* _REQUIREMENTS_:
Please pull out the naming lines of every row below, kingdom through common name, and copy them word for word. Leave the pictures out of your answer.

## begin INFORMATION GIVEN

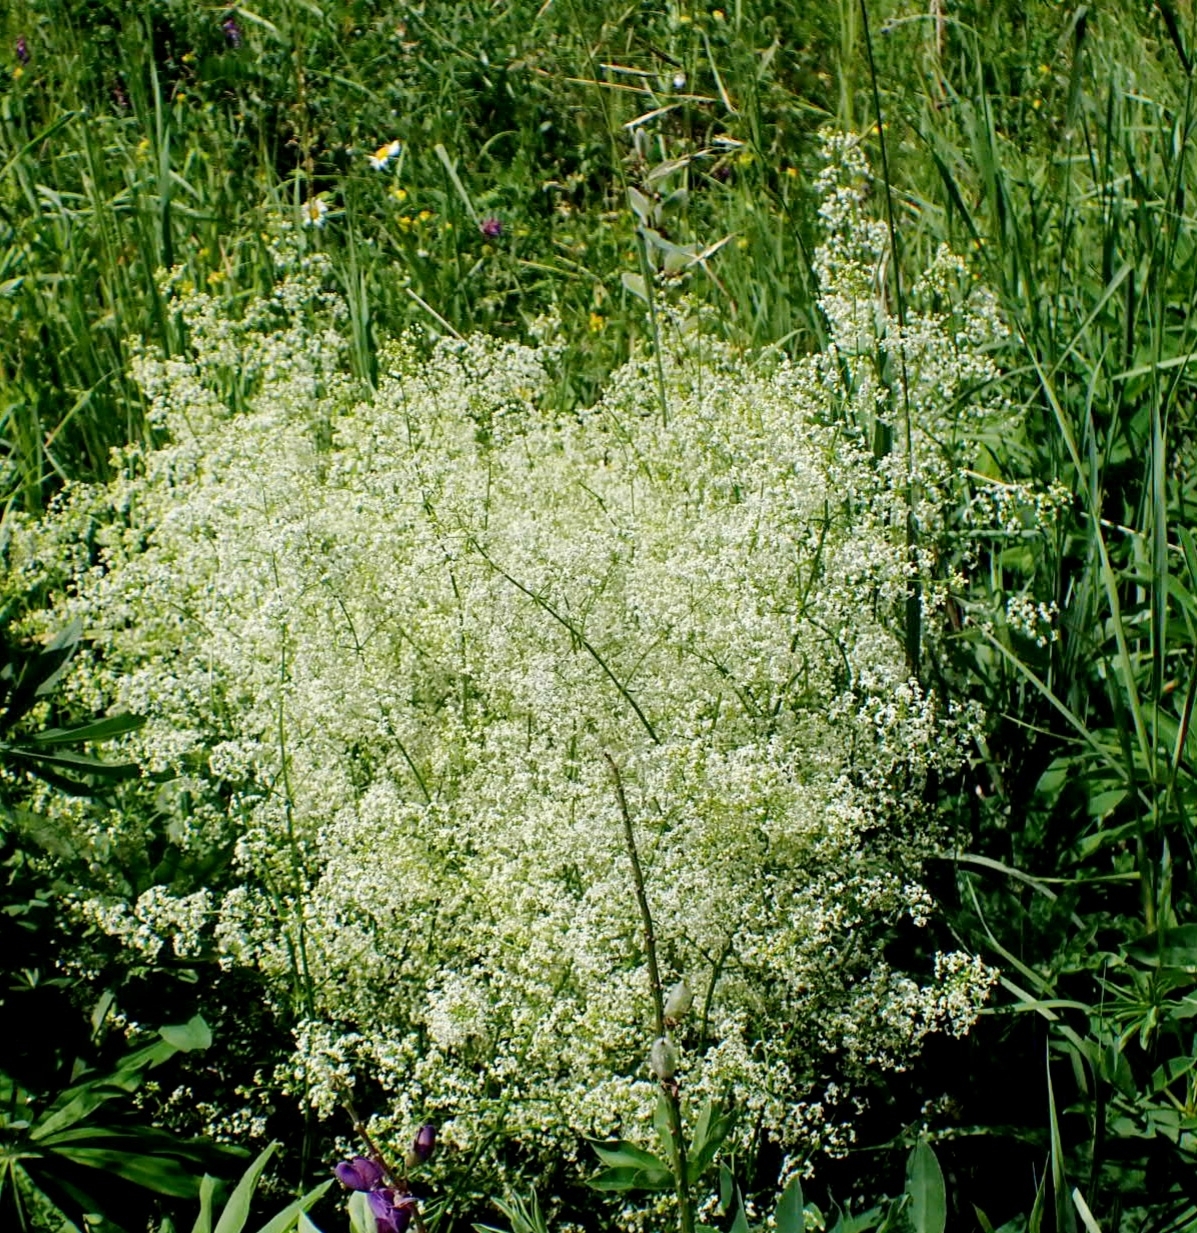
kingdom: Plantae
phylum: Tracheophyta
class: Magnoliopsida
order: Gentianales
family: Rubiaceae
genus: Galium
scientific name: Galium mollugo
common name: Hedge bedstraw
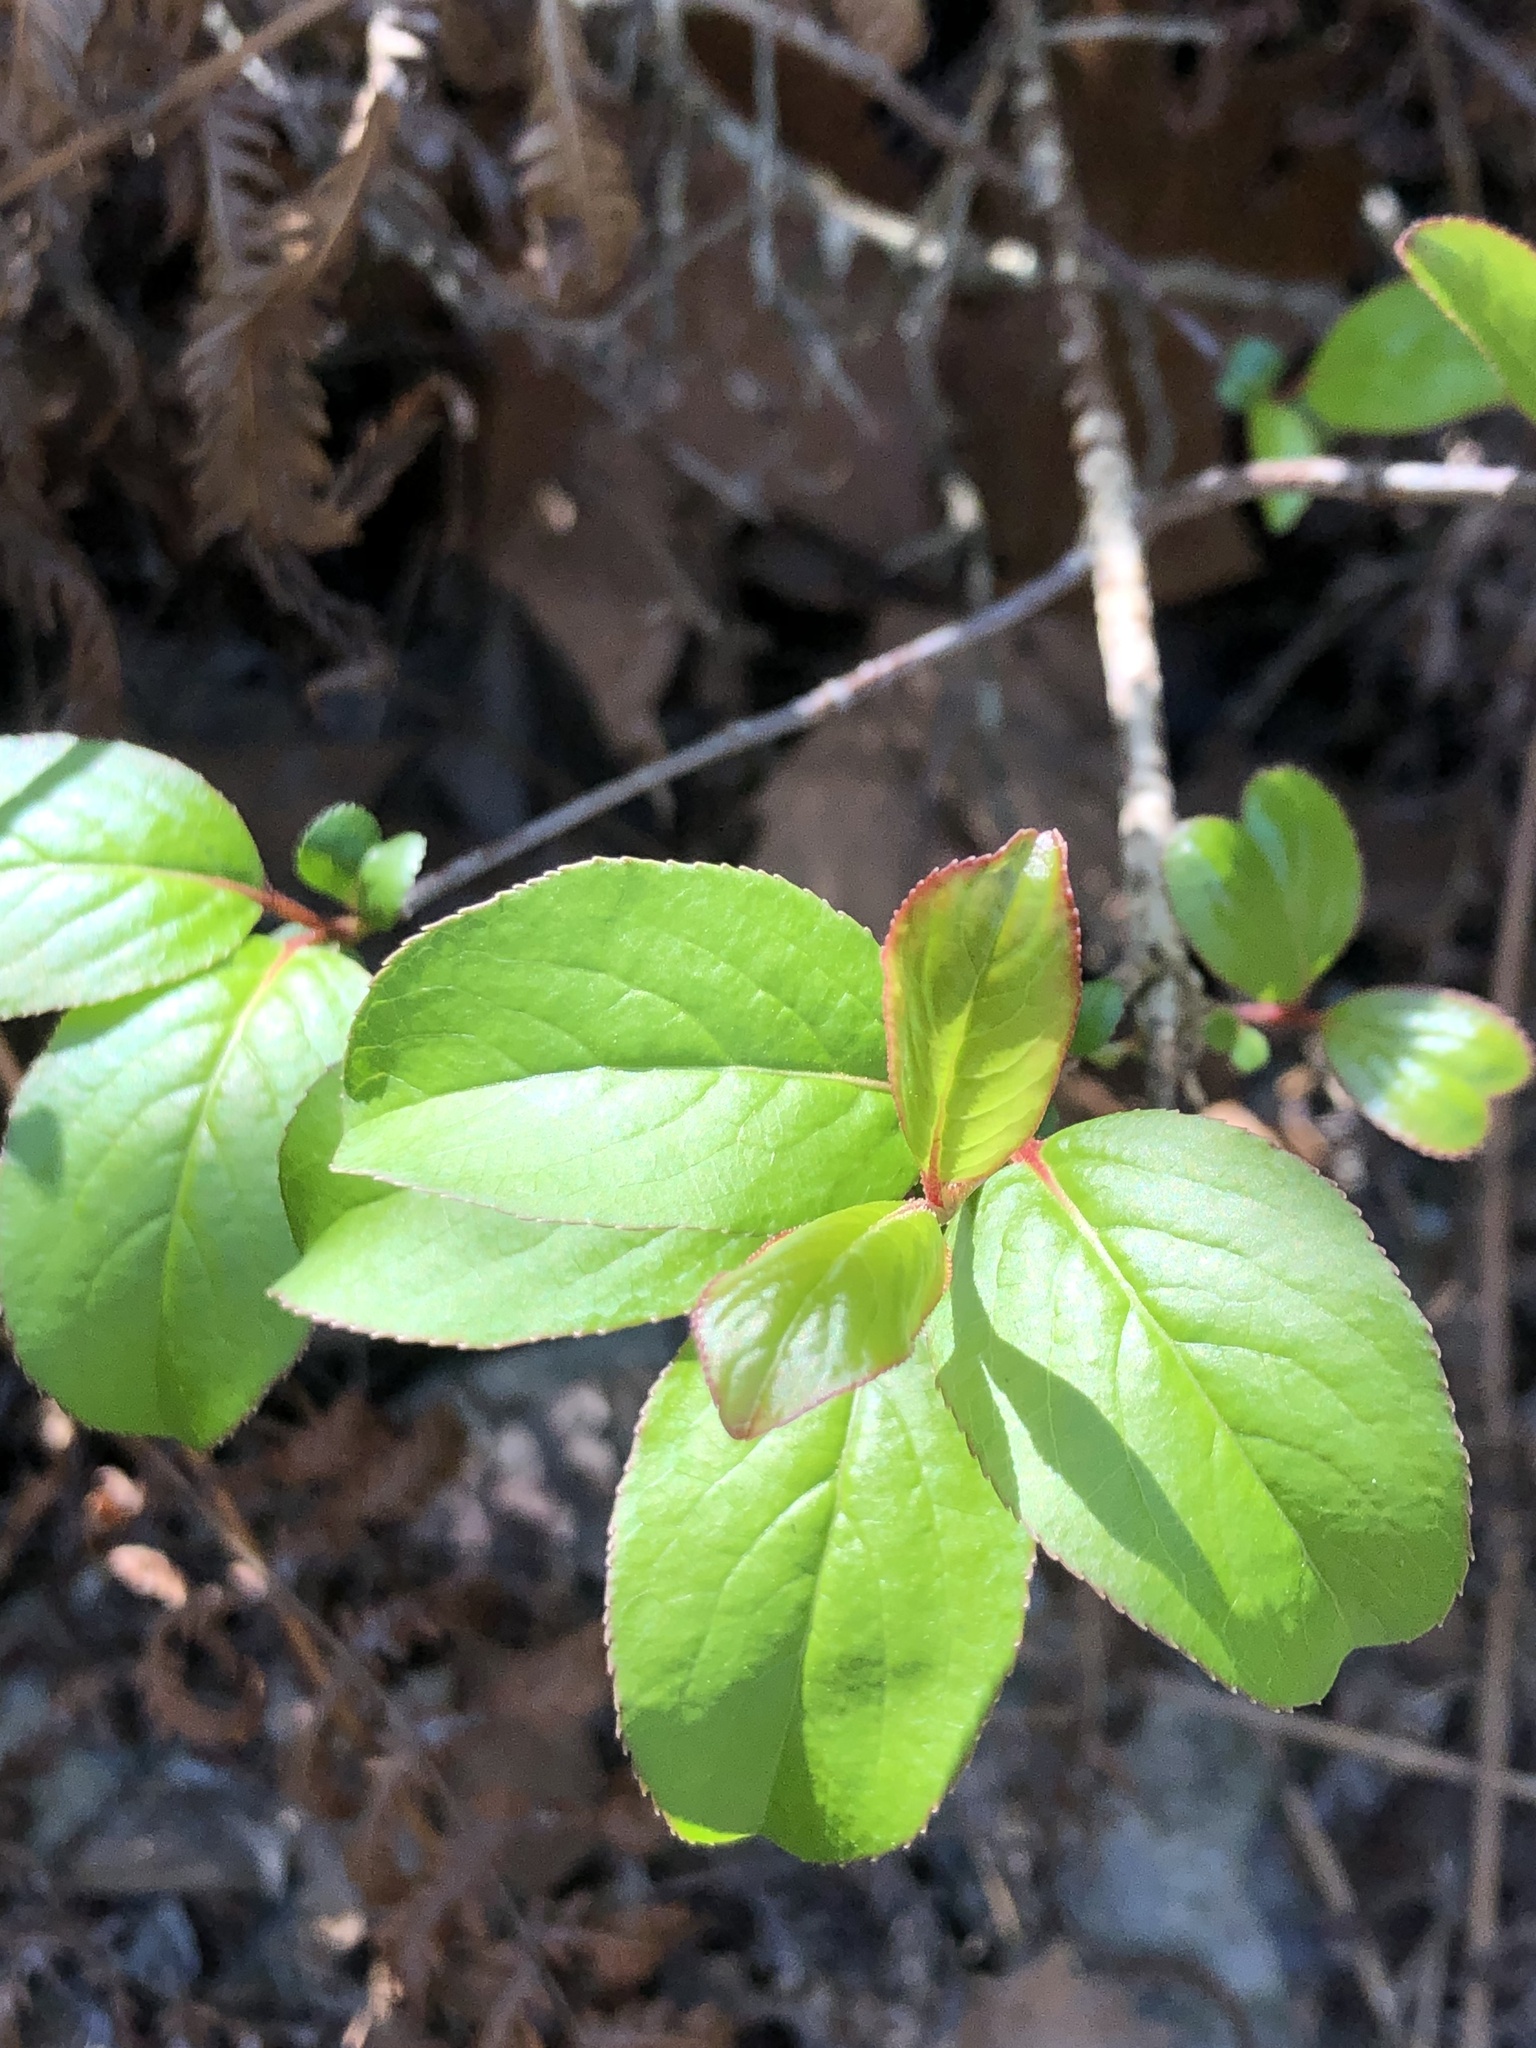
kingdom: Plantae
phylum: Tracheophyta
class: Magnoliopsida
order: Dipsacales
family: Viburnaceae
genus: Viburnum
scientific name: Viburnum rufidulum
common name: Blue haw
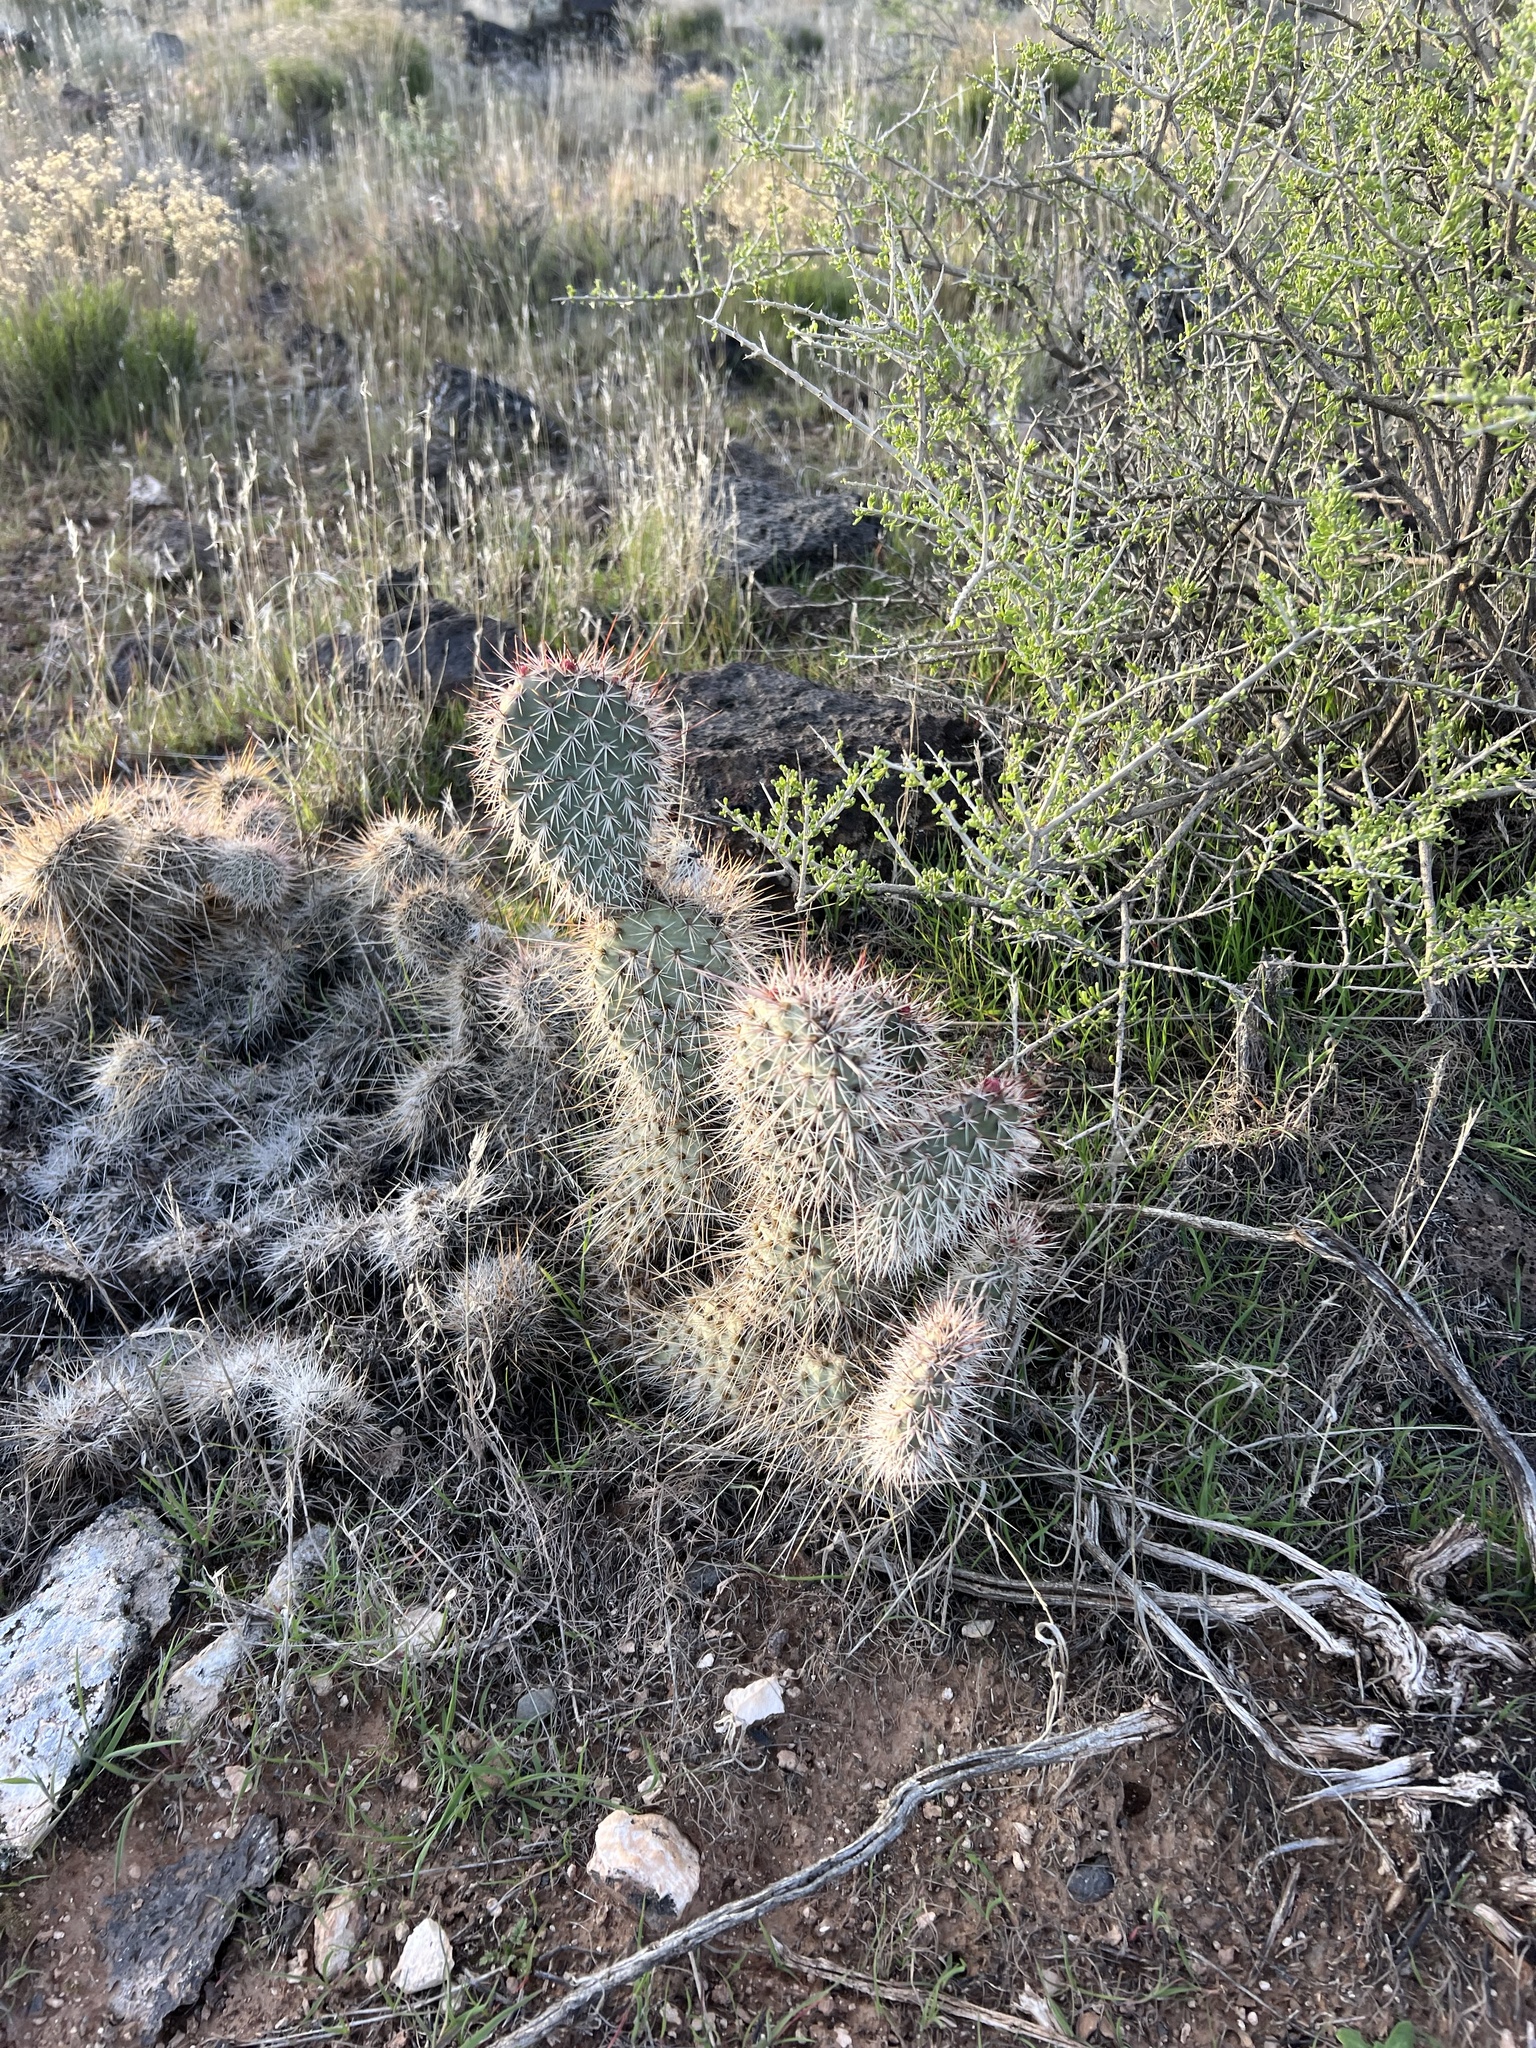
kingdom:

## end INFORMATION GIVEN

* _EXERCISE SOLUTION_:
kingdom: Plantae
phylum: Tracheophyta
class: Magnoliopsida
order: Gentianales
family: Rubiaceae
genus: Galium
scientific name: Galium mollugo
common name: Hedge bedstraw
kingdom: Plantae
phylum: Tracheophyta
class: Magnoliopsida
order: Dipsacales
family: Viburnaceae
genus: Viburnum
scientific name: Viburnum rufidulum
common name: Blue haw
kingdom:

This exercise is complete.